The vacuum created by the death, retirement or transfer of service by academic staff to other sectors has put the few lecturers left in most programmes under intense pressure. The situation is so bad that some programmes are left with only three lecturers to teach the entire courses across all levels. Also, this has its attendant consequences on the quality of teaching, and by extension, the products of these under-staffed institutions. The few lecturers left in various programmes have also earned promotions to higher ranks; making such programmes to become top-heavy and bottom-light in terms of staff strength. Under this circumstance, academic mentoring would no longer be a factor to reckon with.

Due to a shortage of non-academic personnel, secretaries are posted to serve more than one department in a faculty or college. The efforts by some institutions at recruiting staff on a part-time basis to temporarily fill the manpower vacuum eventually become a burden on their finances due to a lack of adequate budgetary provisions. Even where institutions have the capacity to cope with such, lecturers on part-time appointments are not the most reliable especially in examination duties.

Beyond the under-development of existing academic programmes is a more prejudicial crisis. The employment embargo placed on tertiary institutions has continued to hamper the takeoff of many new academic programmes in various federal universities and polytechnics, including Railway Engineering, Gas Engineering and Mechatronics Engineering, all of which were conceived to fast track the country’s path to development in addition to helping it catch up with the 21st century global trends in knowledge acquisition, application and dissemination.

One irony in this institutional manpower crisis is government’s discriminatory response of granting approval (sometimes on annual basis) to some select MDAs including the Central Bank of Nigeria, the Nigerian National Petroleum Corporation, the Federal Inland Revenue Service, the Nigeria Deposit Insurance Corporation, and other ‘juicy’ agencies while the staff needs of universities and polytechnics are left to suffer the consequences of employment embargo.

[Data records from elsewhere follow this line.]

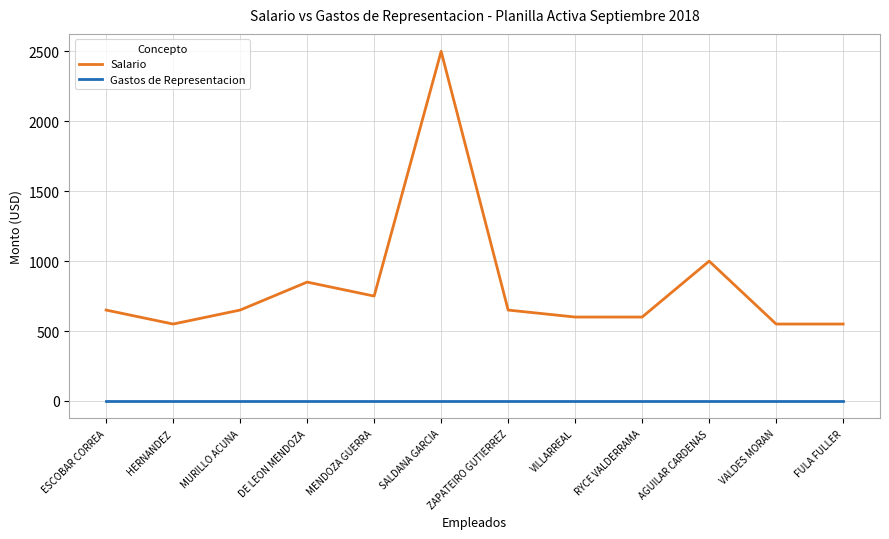

What is the maximum value shown in the chart?

2500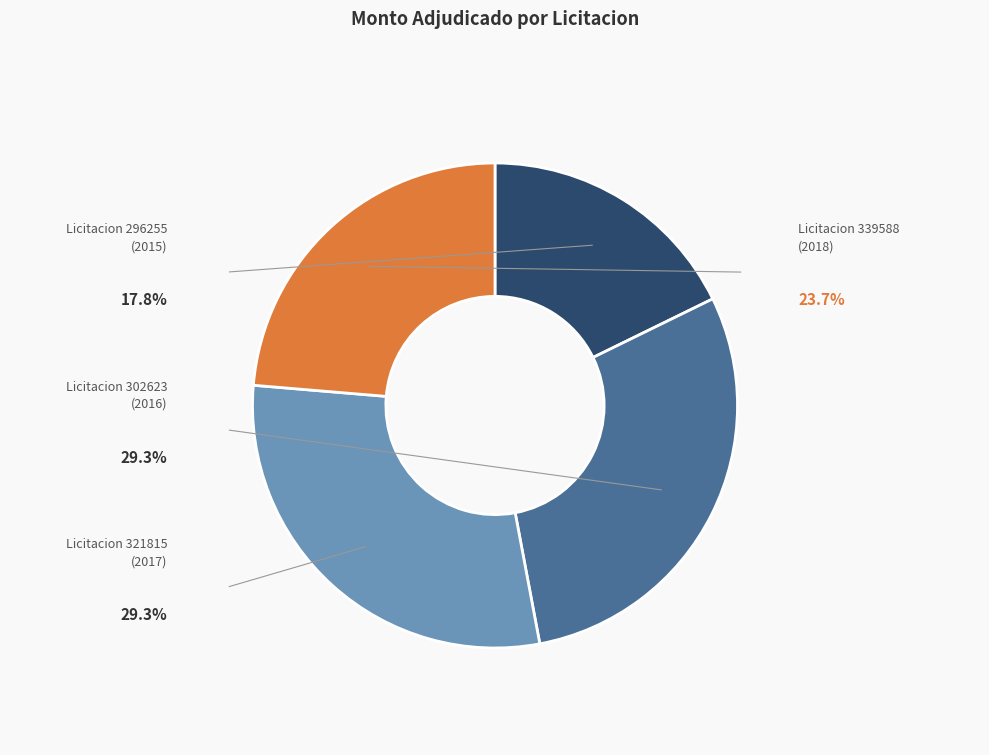

What portion of the pie excludes 296255-silverio-portillo-martinez-1?

82.2%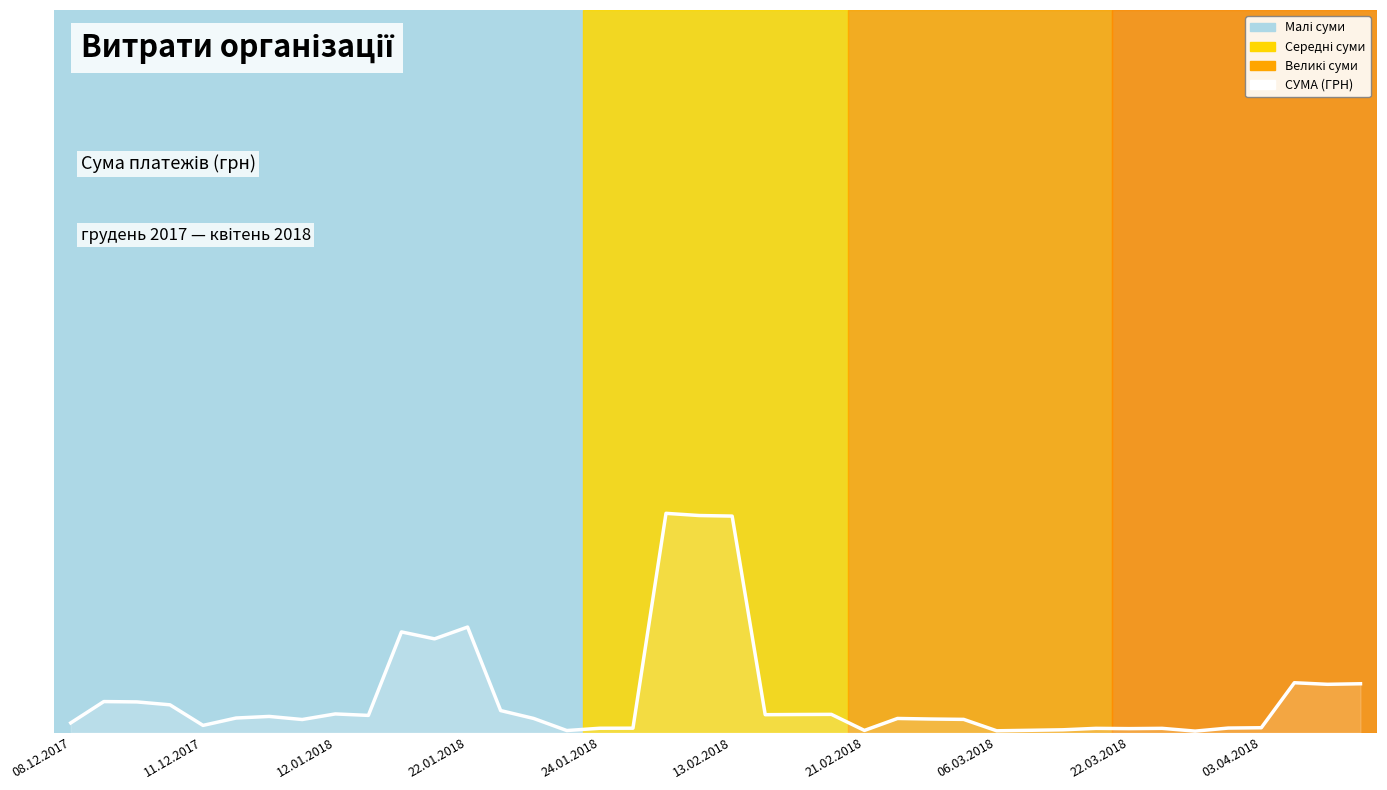

True or false: there are more than 0 points higher than both neighbors.

True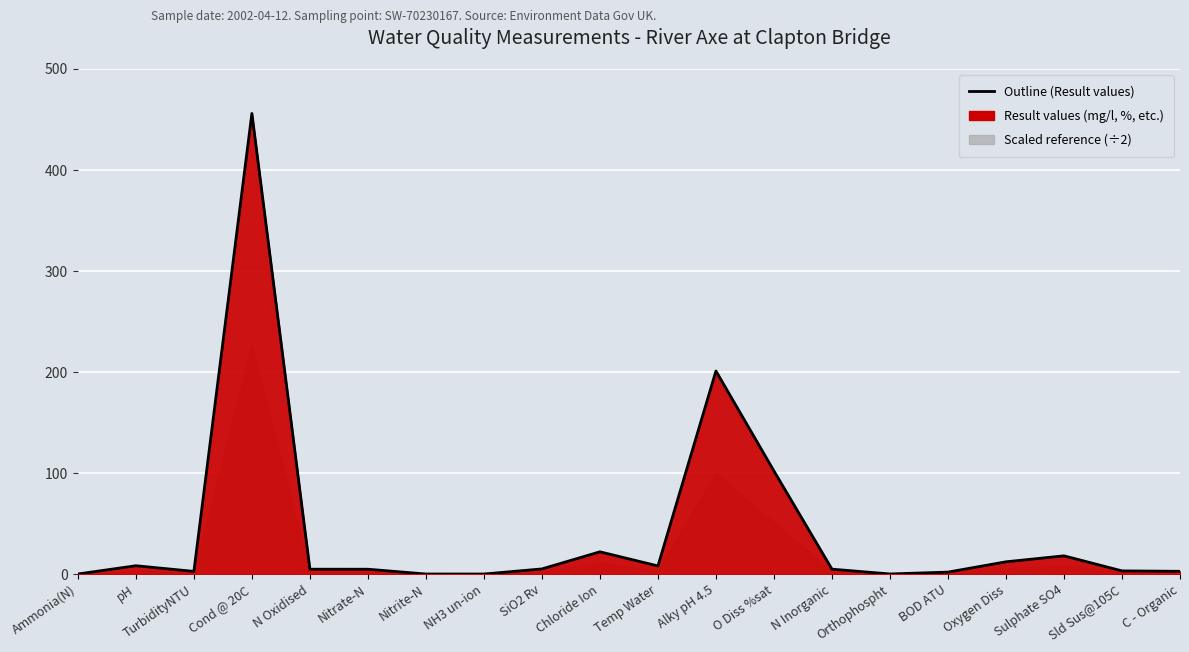

The value at Alky pH 4.5 is 201.0. True or false?

True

It’s a further mockery of the system that a country in dire need of strategic manpower would place long years of employment embargo on polytechnics and universities that produce trained and skilled human resource for the critical sectors of its national economy, yet continues to grant licenses for more tertiary institutions. 

Whenever tertiary institutions are granted waivers to recruit 40 or 50 staff, the directives for employment slots from agencies that granted the approval, including the Office of the Head of Civil Service of the Federation, the Budget Office and the Federal Character Commission, further frustrate efforts of the vice-chancellors and rectors at tackling the human resource gap in their institutions. Where heads of these institutions refuse to oblige the requests, the oversight agencies would initiate needless strings to ensure that the recruitment process suffers setbacks.

The solution to the manpower crisis in universities and polytechnics is beyond the granting of inconsequential waivers. Daily Trust calls on the federal government to immediately lift the embargo on the employment of staff in its tertiary institutions so that the huge vacuum created by the employment embargo would be filled and the future of Nigeria’s higher education saved from further deterioration.